In a move that may set back the private placement of a 26 per cent stake in development finance institution IFCI, state-owned banks and insurance companies have rejected a plan to convert a part of its dues into equity. These institutions hold optionally convertible debentures against the Rs 1,478 crore interest-free debt they had provided IFCI in 2002.
According to highly placed sources, state-owned banks have insisted they want to convert their Rs 800 crore loans to IFCI into equity. And Life Insurance Corporation, which has a Rs 300 crore exposure, said it wants to retain its holding at the current 8.4 per cent after the private placement. Any conversion formula would have to take this into account, sources close to the deal said.
The banks and LIC conveyed their decision to IFCI earlier this month.
Sources in IFCI said the stake sale process was inclusive and would take some more time.

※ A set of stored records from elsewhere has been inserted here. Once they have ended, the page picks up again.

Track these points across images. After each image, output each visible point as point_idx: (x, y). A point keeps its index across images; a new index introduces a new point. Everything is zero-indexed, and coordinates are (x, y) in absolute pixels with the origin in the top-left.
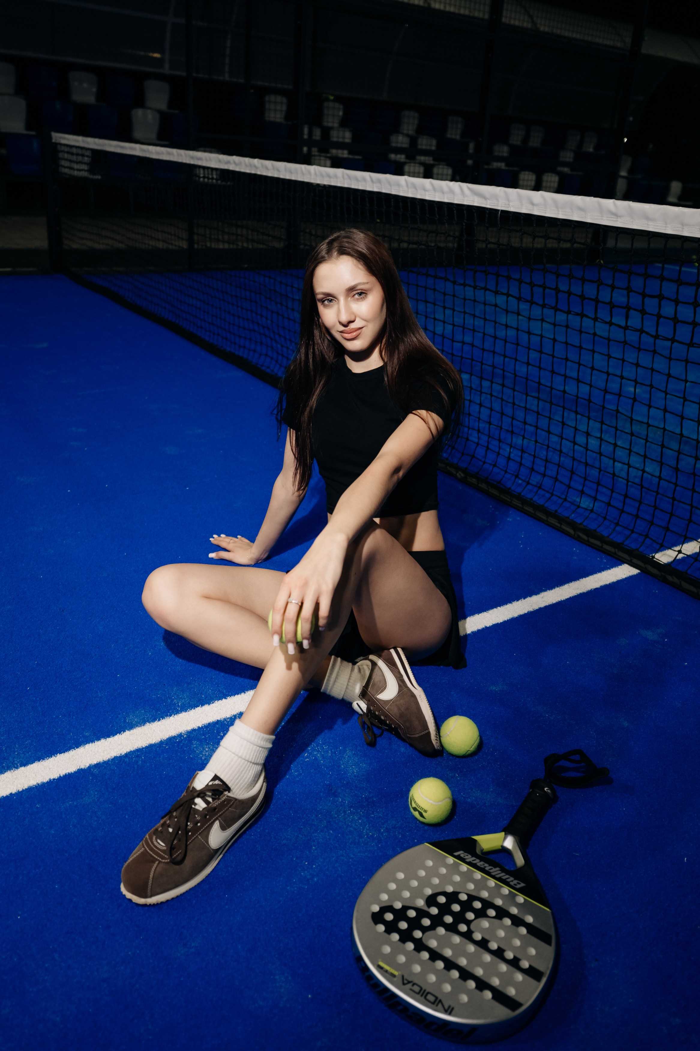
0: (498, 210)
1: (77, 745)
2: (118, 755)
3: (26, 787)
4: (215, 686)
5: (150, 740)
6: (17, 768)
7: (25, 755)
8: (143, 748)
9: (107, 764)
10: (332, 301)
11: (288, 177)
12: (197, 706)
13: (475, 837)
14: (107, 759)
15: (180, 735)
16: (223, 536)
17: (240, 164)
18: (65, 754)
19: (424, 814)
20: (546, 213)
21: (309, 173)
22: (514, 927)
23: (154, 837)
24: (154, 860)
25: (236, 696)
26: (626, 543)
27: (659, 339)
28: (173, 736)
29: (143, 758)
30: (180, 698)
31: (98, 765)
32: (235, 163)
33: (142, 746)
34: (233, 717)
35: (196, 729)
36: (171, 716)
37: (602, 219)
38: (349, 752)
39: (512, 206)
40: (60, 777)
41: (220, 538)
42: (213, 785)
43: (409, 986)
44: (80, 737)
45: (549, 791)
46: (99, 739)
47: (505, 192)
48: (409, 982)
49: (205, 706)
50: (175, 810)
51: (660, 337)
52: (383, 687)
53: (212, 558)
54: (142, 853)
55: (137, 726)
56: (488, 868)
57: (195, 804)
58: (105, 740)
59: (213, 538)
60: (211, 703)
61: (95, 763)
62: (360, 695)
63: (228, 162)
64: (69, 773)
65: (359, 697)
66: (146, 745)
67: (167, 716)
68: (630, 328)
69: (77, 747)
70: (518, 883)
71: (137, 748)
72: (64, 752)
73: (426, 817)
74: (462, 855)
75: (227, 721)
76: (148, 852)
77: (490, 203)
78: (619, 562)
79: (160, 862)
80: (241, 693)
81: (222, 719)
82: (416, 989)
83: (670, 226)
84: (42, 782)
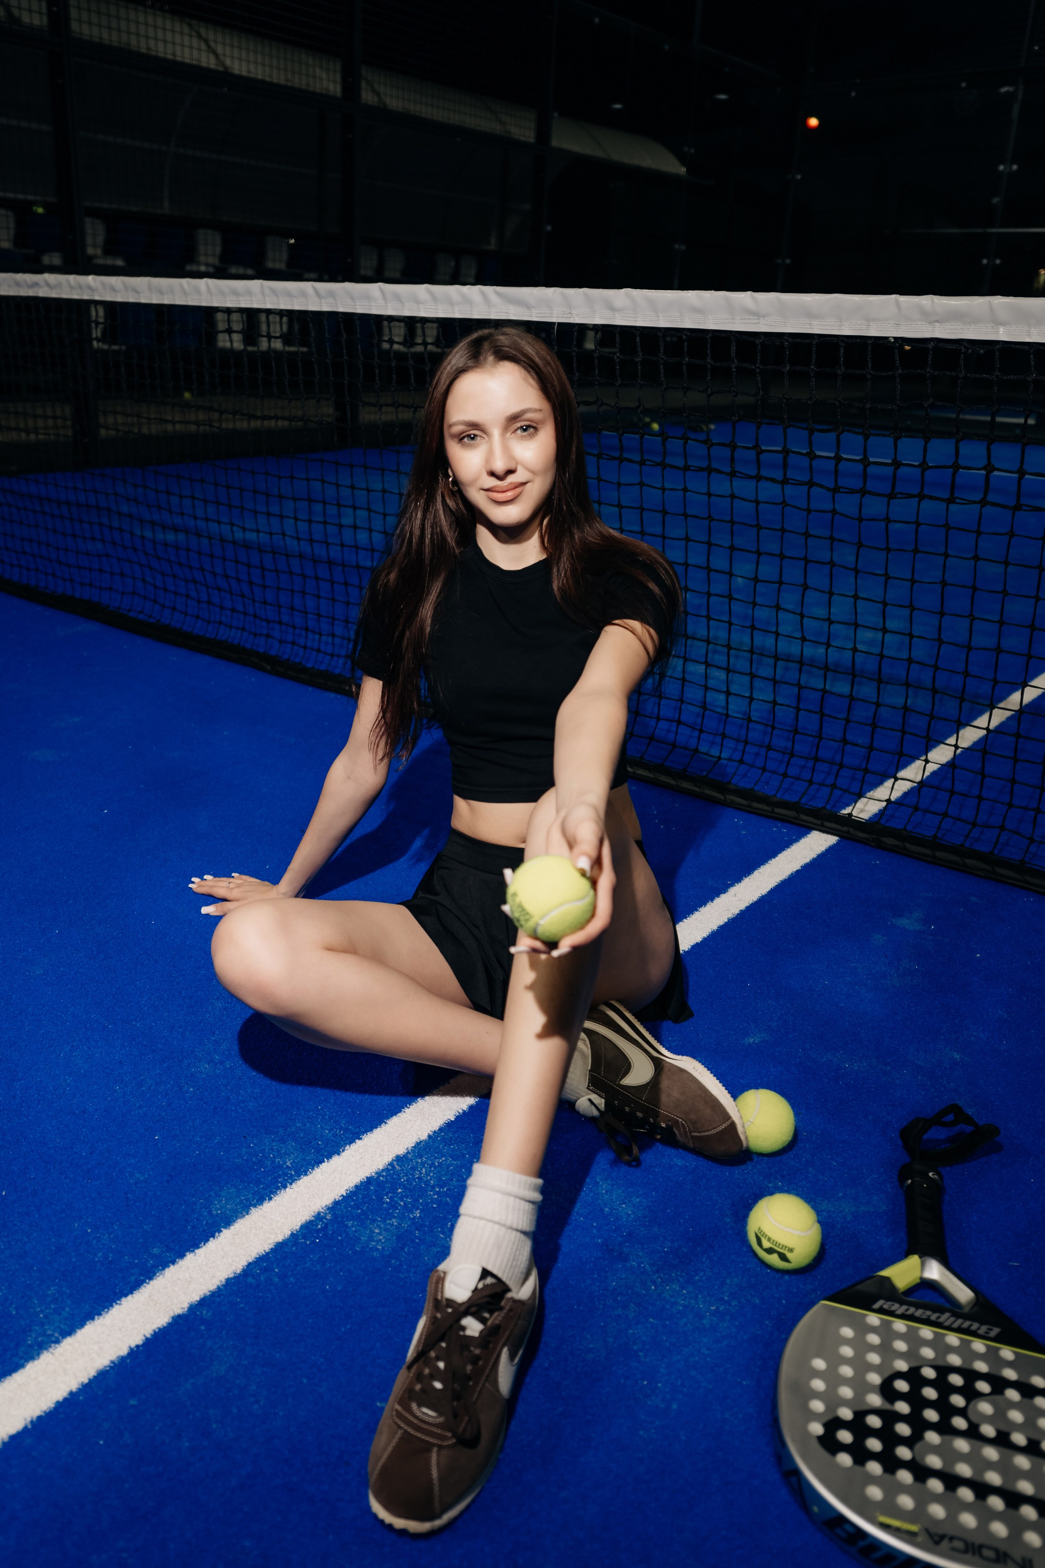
0: (554, 323)
1: (149, 1274)
2: (232, 1276)
3: (92, 1373)
4: (331, 1122)
5: (272, 1237)
6: (57, 1342)
7: (60, 1314)
8: (267, 1254)
9: (219, 1296)
10: (476, 438)
11: (155, 301)
12: (322, 1161)
13: (885, 1273)
14: (215, 1287)
15: (319, 1217)
16: (207, 877)
17: (59, 285)
18: (134, 1295)
19: (789, 1255)
20: (636, 321)
21: (197, 291)
22: (1027, 1401)
23: (414, 1406)
24: (428, 1447)
25: (375, 1131)
26: (804, 801)
27: (840, 492)
28: (308, 1220)
29: (277, 1270)
30: (285, 1154)
31: (204, 1302)
32: (48, 284)
33: (265, 1251)
34: (390, 1167)
35: (339, 1201)
36: (285, 1187)
37: (733, 323)
38: (603, 1183)
39: (576, 315)
40: (147, 1339)
41: (203, 883)
42: (485, 1286)
43: (945, 1543)
44: (146, 1259)
45: (936, 1176)
46: (182, 1256)
47: (563, 295)
48: (942, 1537)
49: (333, 1158)
50: (432, 1348)
51: (842, 490)
52: (625, 1066)
53: (207, 915)
54: (401, 1439)
55: (237, 1217)
56: (934, 1317)
57: (464, 1328)
58: (194, 1254)
59: (193, 883)
60: (341, 1150)
61: (198, 1299)
62: (589, 1086)
63: (36, 284)
64: (160, 1329)
65: (587, 1088)
66: (270, 1247)
67: (278, 1188)
68: (790, 481)
69: (151, 1279)
70: (989, 1329)
71: (258, 1256)
72: (132, 1293)
73: (791, 1260)
74: (886, 1307)
75: (383, 1176)
76: (412, 1435)
77: (537, 313)
78: (804, 830)
79: (440, 1447)
80: (380, 1125)
81: (373, 1174)
82: (959, 1545)
83: (846, 324)
84: (118, 1357)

However, IFCI executives were not available for comment on the new demand from creditors.
The finance ministry had, at a meeting with IFCI and its creditors in October, hammered out a formula where IFIC would convert up to half the Rs 1,478 crore debt into equity and the rest into bonds bearing interest at half a percentage point below the 10-year treasury bond.
IFCI, however, has offered to convert only 30 per cent of the creditors’ dues into equity and rest into debt bearing interest 150 basis points below the 10-year gilt, according to one of the bankers. “Since IFCI has decided to issue fresh equity to strategic investors, we are seeking to convert the debt into equity,” he added.